Judge: Upinder S. Kalra, Case: 22STCV35523, Date: 2023-08-28 Tentative Ruling

Case Number: 22STCV35523    Hearing Date: August 28, 2023    Dept: 51

Tentative Ruling

 

Judge Upinder S. Kalra, Department 51

 

HEARING DATE:   August 28, 2023                                             

 

CASE NAME:           Carlos Balbona vs.

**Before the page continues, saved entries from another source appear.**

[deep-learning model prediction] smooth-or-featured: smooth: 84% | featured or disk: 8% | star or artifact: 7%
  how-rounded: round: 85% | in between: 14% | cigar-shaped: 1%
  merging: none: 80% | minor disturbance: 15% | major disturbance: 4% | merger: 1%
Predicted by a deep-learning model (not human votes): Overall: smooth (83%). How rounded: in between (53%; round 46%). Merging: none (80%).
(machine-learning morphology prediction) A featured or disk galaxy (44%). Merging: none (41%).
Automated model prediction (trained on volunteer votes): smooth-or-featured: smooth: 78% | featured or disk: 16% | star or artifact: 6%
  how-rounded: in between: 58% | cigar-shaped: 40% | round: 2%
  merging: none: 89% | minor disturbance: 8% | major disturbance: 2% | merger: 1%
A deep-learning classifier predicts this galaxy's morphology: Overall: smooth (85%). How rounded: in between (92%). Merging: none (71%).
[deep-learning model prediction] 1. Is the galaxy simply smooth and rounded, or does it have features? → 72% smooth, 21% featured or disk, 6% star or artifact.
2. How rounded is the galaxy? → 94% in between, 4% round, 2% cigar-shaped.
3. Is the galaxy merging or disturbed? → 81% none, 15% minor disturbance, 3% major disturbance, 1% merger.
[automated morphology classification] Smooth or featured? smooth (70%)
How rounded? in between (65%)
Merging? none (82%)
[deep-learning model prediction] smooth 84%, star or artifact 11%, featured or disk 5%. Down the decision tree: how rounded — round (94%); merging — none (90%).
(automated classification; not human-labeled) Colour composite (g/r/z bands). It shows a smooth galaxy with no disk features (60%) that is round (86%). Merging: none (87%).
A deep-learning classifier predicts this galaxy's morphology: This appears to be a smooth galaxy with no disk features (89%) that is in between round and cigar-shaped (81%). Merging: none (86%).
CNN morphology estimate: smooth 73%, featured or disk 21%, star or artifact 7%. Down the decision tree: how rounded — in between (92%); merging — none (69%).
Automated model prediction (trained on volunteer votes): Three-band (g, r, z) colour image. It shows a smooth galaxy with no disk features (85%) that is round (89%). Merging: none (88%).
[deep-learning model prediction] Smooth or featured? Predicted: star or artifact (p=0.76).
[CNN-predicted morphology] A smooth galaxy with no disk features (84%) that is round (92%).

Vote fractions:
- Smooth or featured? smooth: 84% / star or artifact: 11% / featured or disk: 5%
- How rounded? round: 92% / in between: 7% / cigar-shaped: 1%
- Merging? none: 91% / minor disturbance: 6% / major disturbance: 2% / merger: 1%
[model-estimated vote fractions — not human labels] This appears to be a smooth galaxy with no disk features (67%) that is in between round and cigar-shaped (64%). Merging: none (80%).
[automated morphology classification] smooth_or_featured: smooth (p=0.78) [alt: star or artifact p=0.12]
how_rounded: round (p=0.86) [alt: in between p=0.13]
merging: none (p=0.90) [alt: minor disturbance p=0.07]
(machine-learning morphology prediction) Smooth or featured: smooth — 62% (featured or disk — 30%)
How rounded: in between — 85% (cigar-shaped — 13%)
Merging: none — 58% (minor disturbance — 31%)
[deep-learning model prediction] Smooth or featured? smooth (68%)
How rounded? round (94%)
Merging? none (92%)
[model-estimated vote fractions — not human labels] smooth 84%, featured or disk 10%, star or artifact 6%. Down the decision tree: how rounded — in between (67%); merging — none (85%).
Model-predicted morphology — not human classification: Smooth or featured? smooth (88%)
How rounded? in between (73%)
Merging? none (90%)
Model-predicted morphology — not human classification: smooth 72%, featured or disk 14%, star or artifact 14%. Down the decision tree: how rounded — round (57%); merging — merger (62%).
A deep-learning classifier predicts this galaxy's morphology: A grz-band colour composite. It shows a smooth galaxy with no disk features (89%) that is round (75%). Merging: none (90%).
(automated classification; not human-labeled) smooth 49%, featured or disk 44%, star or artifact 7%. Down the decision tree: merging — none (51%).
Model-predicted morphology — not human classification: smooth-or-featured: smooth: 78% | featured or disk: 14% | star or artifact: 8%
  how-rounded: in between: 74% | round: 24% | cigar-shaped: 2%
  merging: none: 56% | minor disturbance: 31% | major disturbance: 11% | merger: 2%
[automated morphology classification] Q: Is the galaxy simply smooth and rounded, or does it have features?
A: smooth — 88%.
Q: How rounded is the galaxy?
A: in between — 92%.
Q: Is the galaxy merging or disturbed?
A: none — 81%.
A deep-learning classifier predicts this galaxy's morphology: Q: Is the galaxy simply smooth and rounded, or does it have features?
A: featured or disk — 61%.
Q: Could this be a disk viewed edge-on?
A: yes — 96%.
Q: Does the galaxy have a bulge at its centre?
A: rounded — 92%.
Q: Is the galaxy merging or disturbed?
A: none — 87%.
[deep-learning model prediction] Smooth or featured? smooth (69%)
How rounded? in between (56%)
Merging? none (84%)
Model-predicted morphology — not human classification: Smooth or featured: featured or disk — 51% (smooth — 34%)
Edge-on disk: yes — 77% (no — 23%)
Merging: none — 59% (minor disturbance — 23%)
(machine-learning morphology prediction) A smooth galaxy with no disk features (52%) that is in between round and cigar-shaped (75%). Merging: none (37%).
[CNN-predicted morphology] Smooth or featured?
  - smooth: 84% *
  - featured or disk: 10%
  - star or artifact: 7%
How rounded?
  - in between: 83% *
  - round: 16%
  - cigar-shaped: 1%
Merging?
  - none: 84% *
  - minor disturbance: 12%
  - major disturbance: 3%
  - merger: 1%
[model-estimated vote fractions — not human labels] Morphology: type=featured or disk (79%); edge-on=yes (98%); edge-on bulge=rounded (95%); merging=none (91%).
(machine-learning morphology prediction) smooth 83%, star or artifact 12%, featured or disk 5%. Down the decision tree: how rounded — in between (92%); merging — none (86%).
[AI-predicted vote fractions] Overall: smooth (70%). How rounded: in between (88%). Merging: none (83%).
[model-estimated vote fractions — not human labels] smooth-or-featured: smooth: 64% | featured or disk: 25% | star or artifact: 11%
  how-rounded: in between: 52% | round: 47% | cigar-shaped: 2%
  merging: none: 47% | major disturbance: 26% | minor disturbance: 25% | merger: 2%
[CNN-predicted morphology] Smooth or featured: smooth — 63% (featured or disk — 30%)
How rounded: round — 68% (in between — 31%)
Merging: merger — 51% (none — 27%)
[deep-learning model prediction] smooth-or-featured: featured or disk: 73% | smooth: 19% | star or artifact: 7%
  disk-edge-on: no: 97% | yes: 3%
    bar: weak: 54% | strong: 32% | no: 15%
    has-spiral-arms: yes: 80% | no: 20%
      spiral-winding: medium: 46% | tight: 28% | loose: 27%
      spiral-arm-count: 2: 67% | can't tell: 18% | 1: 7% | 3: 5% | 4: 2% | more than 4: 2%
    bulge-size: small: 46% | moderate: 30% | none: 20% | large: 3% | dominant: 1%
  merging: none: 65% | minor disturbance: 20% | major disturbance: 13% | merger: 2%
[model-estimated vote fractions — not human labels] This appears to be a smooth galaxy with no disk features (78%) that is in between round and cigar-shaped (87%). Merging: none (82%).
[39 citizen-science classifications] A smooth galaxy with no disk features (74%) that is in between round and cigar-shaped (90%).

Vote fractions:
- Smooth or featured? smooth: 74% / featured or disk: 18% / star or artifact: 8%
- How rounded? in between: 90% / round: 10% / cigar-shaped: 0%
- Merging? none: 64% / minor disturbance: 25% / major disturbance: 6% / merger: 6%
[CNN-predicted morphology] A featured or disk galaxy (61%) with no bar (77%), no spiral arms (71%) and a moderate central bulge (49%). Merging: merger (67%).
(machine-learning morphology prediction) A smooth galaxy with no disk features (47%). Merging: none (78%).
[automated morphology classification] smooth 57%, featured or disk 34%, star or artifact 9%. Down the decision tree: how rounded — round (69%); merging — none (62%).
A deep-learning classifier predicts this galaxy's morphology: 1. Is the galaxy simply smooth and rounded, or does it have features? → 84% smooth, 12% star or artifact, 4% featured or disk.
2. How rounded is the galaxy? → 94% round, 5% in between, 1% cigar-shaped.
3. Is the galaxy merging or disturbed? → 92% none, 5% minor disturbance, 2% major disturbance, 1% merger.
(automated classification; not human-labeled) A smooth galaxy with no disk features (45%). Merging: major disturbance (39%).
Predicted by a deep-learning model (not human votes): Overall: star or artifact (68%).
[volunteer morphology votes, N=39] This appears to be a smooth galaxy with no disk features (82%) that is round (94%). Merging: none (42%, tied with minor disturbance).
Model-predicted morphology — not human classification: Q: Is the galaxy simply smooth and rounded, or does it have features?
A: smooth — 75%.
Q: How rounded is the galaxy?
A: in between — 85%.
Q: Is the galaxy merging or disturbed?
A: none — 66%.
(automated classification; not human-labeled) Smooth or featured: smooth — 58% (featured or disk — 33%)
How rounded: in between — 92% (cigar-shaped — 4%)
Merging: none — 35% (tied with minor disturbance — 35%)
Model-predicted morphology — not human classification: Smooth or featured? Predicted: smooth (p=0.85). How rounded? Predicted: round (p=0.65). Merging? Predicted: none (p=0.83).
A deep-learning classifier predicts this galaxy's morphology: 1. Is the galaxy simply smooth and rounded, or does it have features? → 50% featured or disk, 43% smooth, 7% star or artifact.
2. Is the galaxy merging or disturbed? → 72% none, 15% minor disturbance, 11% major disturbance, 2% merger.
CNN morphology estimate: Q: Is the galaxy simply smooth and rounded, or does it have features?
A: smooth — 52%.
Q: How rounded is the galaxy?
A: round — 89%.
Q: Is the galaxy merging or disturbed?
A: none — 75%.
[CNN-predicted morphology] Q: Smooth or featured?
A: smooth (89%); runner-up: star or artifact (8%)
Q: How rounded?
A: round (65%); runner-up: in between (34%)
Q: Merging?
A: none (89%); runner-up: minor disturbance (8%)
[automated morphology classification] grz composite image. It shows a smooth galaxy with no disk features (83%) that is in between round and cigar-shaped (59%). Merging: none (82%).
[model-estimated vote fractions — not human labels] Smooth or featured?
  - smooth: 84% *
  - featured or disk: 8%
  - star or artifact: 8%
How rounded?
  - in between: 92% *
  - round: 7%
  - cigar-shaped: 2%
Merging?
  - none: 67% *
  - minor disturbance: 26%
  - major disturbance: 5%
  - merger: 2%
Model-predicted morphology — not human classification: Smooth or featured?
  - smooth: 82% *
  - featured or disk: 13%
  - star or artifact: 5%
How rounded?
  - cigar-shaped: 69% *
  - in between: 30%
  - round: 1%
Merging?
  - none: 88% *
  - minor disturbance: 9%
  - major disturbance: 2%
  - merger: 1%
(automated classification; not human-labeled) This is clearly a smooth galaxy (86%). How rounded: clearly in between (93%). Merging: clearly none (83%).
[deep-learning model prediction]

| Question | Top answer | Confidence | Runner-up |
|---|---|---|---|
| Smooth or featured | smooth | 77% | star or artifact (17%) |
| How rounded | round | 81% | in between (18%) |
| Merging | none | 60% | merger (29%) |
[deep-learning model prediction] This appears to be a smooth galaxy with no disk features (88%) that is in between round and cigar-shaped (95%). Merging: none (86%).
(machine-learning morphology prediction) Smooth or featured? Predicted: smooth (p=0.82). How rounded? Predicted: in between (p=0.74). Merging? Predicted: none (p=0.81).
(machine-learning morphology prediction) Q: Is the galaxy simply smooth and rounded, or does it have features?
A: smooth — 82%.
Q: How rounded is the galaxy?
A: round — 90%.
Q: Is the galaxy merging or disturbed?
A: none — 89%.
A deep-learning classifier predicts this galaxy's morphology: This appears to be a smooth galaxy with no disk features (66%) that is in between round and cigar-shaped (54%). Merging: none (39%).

Jamie Biver

 

CASE NO.:                22STCV35523

 

DEMURRER

 

MOVING PARTY: Defendant Jamie Biver

 

RESPONDING PARTY(S): Plaintiff Carlos Balbona

 

REQUESTED RELIEF:

 

1.      An order sustaining the demurrer as to all five causes of action.

TENTATIVE RULING:

 

1.      Demurrer as to the 1st, 2nd, 3rd, 4th and 5th Causes of Action is SUSTAINED.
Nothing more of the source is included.